Need To Know | Death toll in Assam violence rises to 40

Need To Know | Death toll in Assam violence rises to 40

New Delhi: Forty people are dead in Assam, including 17 shot by the police, after four days of ethnic clashes that forced thousands to flee their homes.

Fighting broke out on 3 October in the Udalguri district between Bodo tribespeople and Muslim settlers from Bangladesh, and spread to other areas. The sides have been involved in long-standing land disputes in the state.

Incidents of violence have been reported from Chirang district, though it’s unclear whether they were related to the rioting, state home commissioner Rajiv Kumar Bora over the telephone.

Assam’s riots came after communal violence in Orissa, where clashes between Hindus and Christians since August have killed more than 30 people.

— Bloomberg


MoU not needed to thrash dispute: RIL

Mumbai: The legal counsel of Reliance Industries Ltd (RIL), India’s second largest oil refining and largest petrochemical company, argued against production of a 2005 family agreement document, in the Bombay high court on Monday, saying that the memorandum of understanding (MoU) was not necessary to thrash out the ongoing dispute over sharing of gas from Krishna-Godavari (KG) basin. The MoU was the basis for dividing the unified business of Reliance between estranged brothers, Mukesh and Anil Ambani, three years ago.

RIL lawyer Harish Salve, responding to a plea by Anil Ambani-controlled Reliance Natural Resources Ltd (RNRL), said the MoU was “not a pleaded document" and asked why, if it was so crucial to RNRL’s case, it wasn’t produced by it so far. RNRL is laying claim on 28 million standard cu. m of gas per day, to be given for 17 years at $2.34 (Rs111.15) per British thermal unit (Btu)—a demand that will make RIL lose a considerable sum of money as the government has approved the gas price at $4.2 Btu and prevailing spot prices are almost five times that figure at $18-20 Btu. The HC bench consisting of justice J.N. Patel and justice K.K. Tated, will continue hearing the case on Tuesday.

— Bhuma shrivastava


DRL shares fall 13% after drug delay report

Hyderabad: Shares of Dr Reddy’s Laboratories Ltd fell by 12.9% on the Bombay Stock Exchange (BSE) on Monday, on a day when the broader Sensex fell by 5.78% and the health care index declined by 4.79%. DRL closed at Rs476.9 a share, well below the 52-week high of Rs760 a share.

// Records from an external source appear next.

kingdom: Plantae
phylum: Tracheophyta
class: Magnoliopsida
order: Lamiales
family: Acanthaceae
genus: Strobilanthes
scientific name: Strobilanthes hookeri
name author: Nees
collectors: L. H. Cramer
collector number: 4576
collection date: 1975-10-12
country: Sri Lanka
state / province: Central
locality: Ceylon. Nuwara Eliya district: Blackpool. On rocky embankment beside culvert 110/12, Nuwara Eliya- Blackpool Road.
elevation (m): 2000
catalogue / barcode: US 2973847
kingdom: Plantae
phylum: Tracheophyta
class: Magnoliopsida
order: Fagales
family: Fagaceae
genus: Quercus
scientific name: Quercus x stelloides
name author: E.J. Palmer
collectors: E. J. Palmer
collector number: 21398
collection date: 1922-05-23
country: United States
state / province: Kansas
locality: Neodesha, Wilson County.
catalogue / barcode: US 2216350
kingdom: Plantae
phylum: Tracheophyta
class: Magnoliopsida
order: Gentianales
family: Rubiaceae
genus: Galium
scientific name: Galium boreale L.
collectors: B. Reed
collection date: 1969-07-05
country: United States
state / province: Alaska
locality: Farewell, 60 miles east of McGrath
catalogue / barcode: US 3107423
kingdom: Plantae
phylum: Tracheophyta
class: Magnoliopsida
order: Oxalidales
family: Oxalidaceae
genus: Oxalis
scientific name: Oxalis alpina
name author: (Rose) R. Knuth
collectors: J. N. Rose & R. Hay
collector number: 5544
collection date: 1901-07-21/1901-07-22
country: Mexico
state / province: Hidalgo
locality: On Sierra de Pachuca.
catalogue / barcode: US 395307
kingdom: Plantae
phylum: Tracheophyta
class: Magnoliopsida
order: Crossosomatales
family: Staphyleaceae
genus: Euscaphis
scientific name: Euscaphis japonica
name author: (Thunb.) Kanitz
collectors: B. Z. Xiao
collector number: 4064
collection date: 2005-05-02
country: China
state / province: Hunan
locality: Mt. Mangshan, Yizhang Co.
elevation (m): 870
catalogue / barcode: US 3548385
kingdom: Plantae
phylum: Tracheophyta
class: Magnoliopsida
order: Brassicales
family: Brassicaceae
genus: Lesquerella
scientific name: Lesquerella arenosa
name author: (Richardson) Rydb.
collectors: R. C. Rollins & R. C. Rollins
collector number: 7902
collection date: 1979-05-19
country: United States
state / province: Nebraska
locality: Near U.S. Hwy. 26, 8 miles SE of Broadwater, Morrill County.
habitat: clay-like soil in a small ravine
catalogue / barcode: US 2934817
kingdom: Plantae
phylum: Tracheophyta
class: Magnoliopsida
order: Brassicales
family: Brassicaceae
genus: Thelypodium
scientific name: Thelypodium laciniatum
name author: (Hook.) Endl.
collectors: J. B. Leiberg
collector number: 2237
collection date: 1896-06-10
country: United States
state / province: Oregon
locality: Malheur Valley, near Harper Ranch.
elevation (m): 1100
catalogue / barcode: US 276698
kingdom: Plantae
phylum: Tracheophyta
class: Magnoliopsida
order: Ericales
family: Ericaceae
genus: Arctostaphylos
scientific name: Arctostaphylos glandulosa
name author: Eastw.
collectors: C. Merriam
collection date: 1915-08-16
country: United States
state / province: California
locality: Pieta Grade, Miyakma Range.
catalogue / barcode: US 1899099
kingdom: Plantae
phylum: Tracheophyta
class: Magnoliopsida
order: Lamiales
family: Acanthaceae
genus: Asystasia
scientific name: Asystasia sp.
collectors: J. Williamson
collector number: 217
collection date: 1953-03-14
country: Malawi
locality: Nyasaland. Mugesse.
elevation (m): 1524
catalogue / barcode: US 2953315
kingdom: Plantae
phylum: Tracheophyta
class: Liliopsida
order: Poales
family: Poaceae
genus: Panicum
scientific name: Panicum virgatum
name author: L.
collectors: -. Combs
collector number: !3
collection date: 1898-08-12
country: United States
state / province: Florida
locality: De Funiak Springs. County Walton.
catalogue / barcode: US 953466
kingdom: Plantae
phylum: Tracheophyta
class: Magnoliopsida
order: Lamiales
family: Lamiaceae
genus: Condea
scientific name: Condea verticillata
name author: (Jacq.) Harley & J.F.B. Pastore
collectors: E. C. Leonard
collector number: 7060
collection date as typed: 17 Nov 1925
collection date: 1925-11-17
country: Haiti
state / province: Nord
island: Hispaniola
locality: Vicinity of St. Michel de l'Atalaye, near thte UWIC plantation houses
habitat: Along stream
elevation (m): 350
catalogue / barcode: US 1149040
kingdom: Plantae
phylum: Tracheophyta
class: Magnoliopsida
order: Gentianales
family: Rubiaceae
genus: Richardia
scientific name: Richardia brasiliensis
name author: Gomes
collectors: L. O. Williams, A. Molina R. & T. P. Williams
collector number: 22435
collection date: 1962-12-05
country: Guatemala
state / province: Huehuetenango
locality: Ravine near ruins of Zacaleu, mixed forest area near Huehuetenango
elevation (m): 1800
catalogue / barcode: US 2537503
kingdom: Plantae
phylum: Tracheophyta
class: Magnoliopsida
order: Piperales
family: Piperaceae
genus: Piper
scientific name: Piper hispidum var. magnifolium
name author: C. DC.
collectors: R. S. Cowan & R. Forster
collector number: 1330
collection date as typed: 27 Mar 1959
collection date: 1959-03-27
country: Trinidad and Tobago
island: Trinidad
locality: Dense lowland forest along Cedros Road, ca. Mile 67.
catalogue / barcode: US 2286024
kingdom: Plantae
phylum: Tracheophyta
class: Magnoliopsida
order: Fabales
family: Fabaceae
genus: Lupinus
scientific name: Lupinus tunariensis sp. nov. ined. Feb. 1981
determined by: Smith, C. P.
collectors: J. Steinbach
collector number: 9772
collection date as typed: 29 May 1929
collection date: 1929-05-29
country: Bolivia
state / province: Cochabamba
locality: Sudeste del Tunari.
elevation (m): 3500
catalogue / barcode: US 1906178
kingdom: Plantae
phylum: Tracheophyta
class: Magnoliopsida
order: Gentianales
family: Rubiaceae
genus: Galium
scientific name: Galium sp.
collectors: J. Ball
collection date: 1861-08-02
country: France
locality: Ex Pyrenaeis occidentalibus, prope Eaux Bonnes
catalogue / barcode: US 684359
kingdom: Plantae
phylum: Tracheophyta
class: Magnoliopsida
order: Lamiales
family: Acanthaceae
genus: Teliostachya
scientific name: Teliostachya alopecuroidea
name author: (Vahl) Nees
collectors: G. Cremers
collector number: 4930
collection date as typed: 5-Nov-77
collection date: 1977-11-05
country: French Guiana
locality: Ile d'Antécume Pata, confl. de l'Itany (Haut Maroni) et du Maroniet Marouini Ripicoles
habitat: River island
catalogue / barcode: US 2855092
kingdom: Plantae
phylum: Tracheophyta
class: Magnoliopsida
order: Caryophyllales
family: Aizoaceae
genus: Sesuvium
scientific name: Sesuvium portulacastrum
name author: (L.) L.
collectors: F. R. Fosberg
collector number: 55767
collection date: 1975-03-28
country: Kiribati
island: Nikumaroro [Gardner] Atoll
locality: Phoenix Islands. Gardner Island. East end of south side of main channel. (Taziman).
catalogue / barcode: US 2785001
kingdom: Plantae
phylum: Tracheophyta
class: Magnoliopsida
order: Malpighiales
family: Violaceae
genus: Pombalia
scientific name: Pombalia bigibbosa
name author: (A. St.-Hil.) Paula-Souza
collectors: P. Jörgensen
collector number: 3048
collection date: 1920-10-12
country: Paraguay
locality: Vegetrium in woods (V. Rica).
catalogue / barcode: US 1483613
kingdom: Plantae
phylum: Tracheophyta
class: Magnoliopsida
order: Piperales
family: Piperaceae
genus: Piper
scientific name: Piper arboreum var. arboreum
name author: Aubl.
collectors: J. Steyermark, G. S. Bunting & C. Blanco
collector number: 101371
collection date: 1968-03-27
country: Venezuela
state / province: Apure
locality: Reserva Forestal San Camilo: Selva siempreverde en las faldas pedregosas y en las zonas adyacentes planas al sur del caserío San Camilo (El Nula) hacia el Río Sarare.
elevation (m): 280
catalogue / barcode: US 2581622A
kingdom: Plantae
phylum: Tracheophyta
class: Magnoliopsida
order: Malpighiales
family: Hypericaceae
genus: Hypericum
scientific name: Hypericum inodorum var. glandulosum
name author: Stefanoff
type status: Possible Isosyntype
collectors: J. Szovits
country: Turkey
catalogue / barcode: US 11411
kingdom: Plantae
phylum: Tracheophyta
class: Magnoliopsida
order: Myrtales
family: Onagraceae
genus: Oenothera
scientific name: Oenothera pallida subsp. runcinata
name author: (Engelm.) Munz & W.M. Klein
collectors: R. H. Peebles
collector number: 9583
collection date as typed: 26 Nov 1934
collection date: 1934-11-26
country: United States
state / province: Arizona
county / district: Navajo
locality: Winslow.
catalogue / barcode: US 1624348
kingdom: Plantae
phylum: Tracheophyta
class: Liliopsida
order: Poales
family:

Mint reported on Monday that the clinical trials of Dr Reddy’s drug candidate, Balaglitazone, may be delayed because of financial troubles being faced by Danish biotechnology company Rheoscience A/S, which signed an agreement in September 2005 for co-development and commercialization of Balaglitazone.

The article noted that Rheoscience’s parent, Nordic Biosciences is likely to take over the trials of Balaglitazone in the event of Rheoscience winding up due to financial difficulties.

— Staff Writer


COAI opposes internal number portability

New Delhi: The Cellular Operators Association of India, or COAI, an industry lobby representing mobile phone service firms using Global System for Mobile (GSM) communications standard, has expressed apprehension that a government proposal to allow customers of one operator to switch between networks it runs services on will lead to losses to the exchequer and misuse of spectrum.

According to COAI, if allowed, what is called internal number portability by the department of telecommunications (DoT) could potentially cause the government financial loss and also misappropriation of spectrum.

The proposal, if implemented, would have benefited firms such as Tata Teleservices Ltd (TTSL) and Reliance Communications Ltd (RCom) that have adopted for dual technology—GSM and code division multiple access (CDMA)—for providing mobile phone services, as also state-run Bharat Sanchar Nigam Ltd and Mahanagar Telephone Nigam Ltd.

Both TTSL and RCom have procured licences to provide GSM-based phone services early this year. As of August, just one of every four mobile phone user in India’s 300 million mobile phone customers use CDMA-based services.

T.V. Ramachandran, director general of COAI, in a presentation made to the DoT, a copy of which was reviewed by Mint, had said, “Since the portability is non-transparent and difficult to audit and administer, there could be manipulation in the payment of spectrum usage charge resulting in heavy loss of revenue to the government."

Calls to RCom spokesmen for comment were unanswered. Spokesmen for TTSL declined comment.